What is expected:
Please transcribe the listing below in full and word for word, without its pictures.

Supplied material:
━━━━━━━━

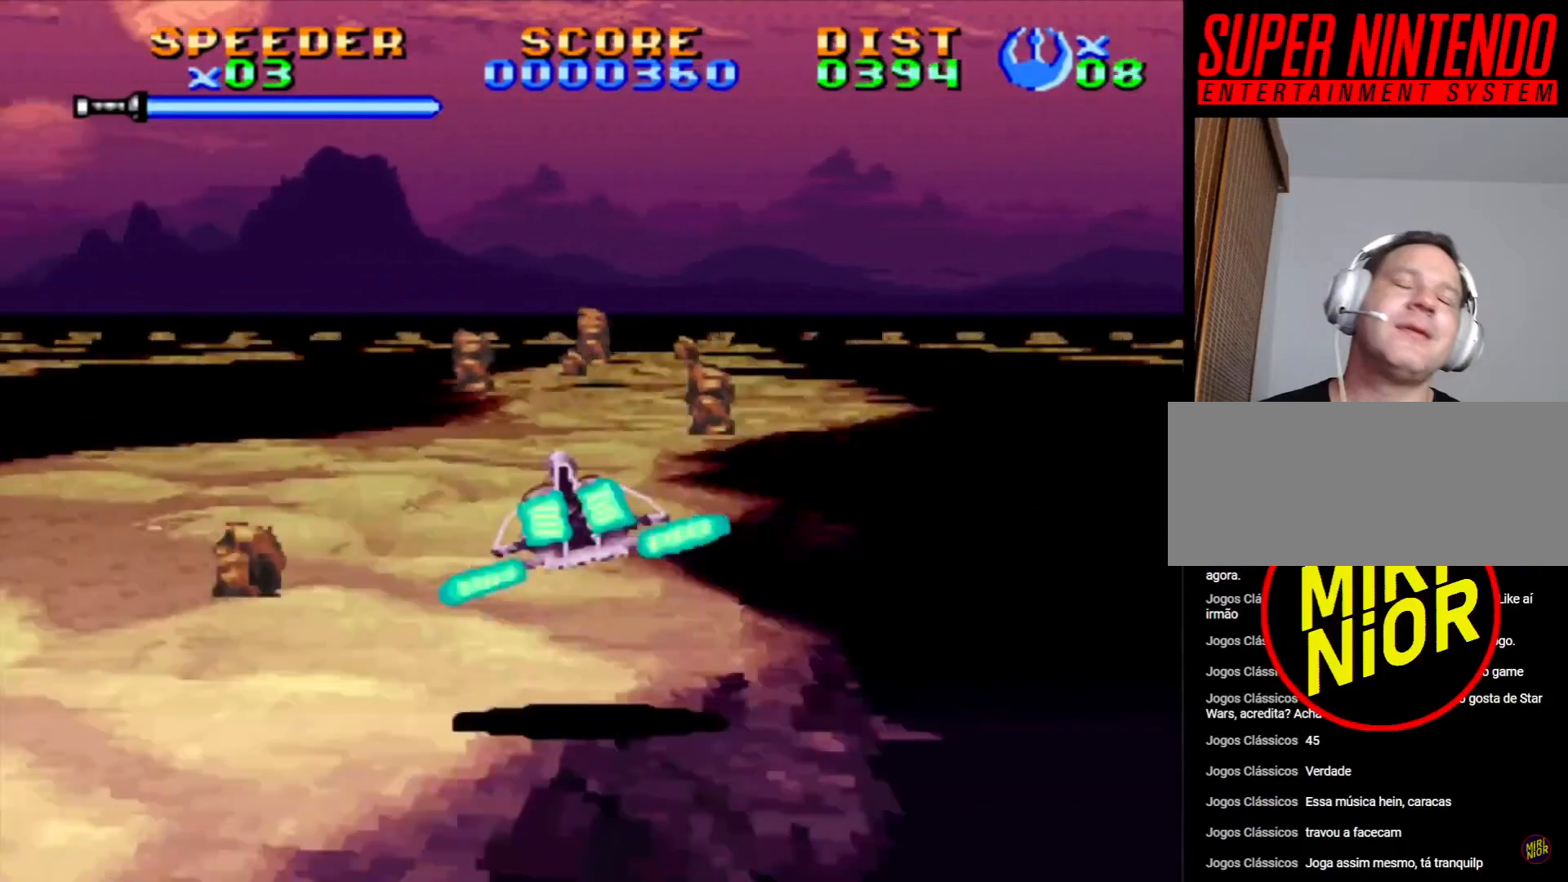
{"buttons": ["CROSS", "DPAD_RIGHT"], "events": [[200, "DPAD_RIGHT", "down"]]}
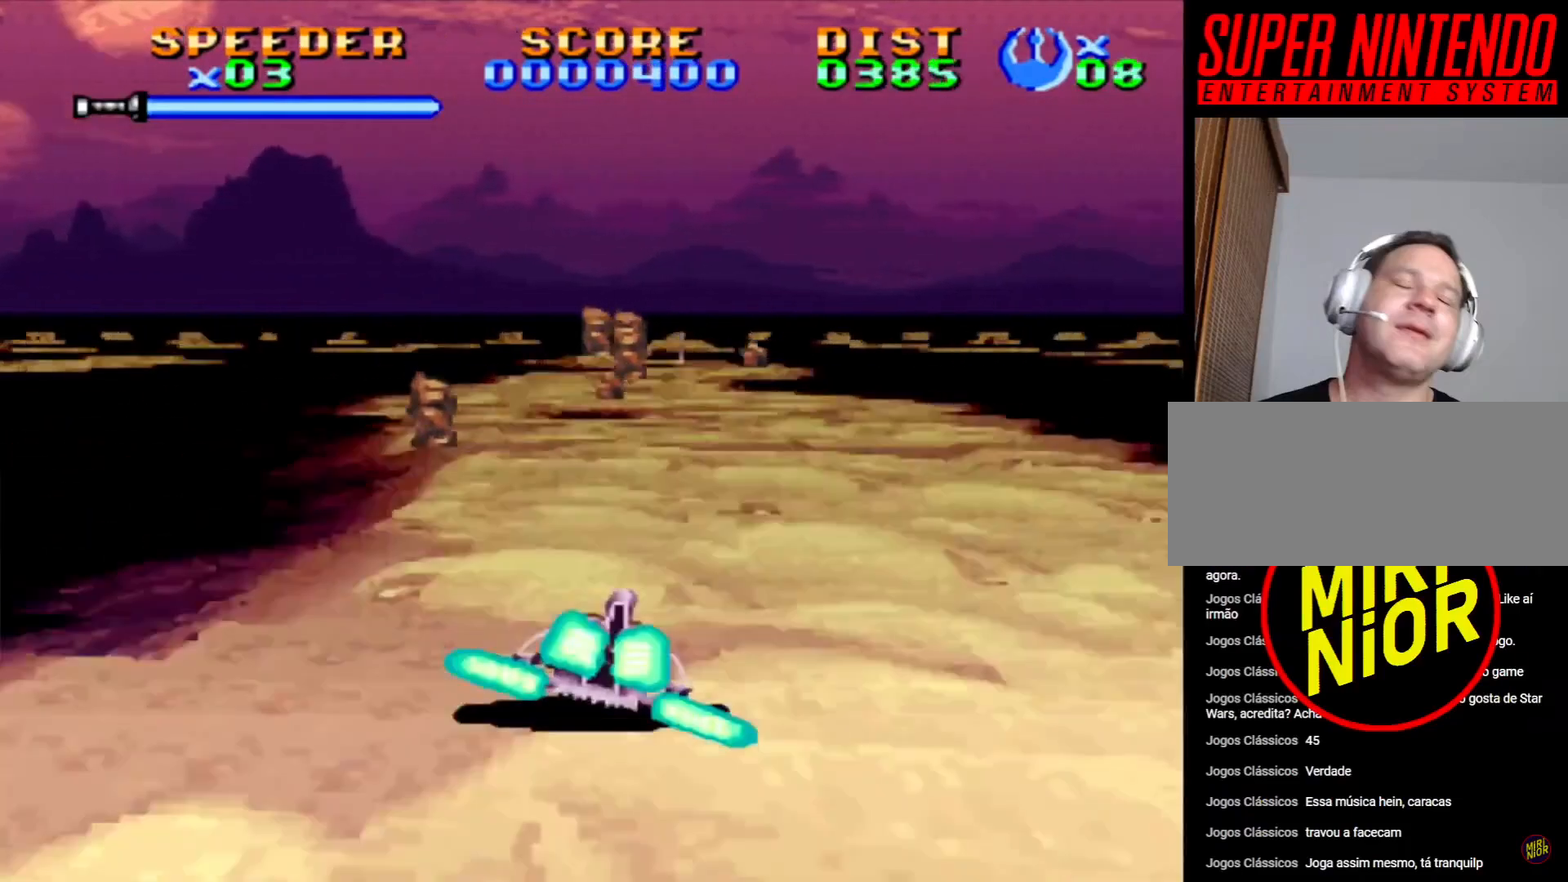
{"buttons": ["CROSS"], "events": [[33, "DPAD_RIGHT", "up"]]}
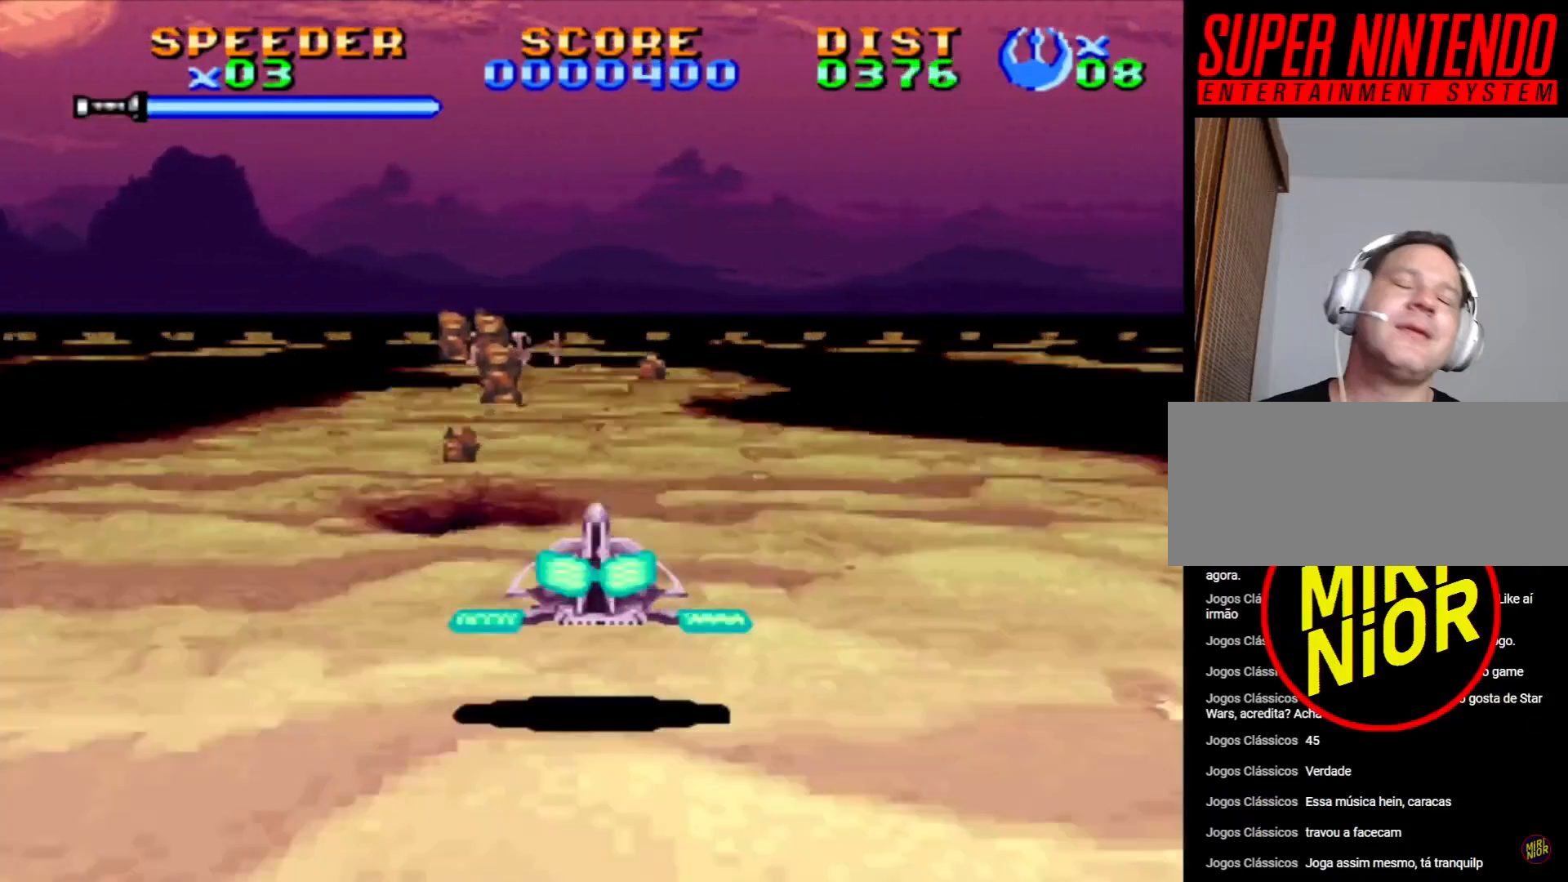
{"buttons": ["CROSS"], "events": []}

━━━━━━━━

Expected output:
{"buttons": ["CROSS", "DPAD_RIGHT"], "events": [[200, "DPAD_RIGHT", "down"]]}
{"buttons": ["CROSS"], "events": [[33, "DPAD_RIGHT", "up"]]}
{"buttons": ["CROSS"], "events": []}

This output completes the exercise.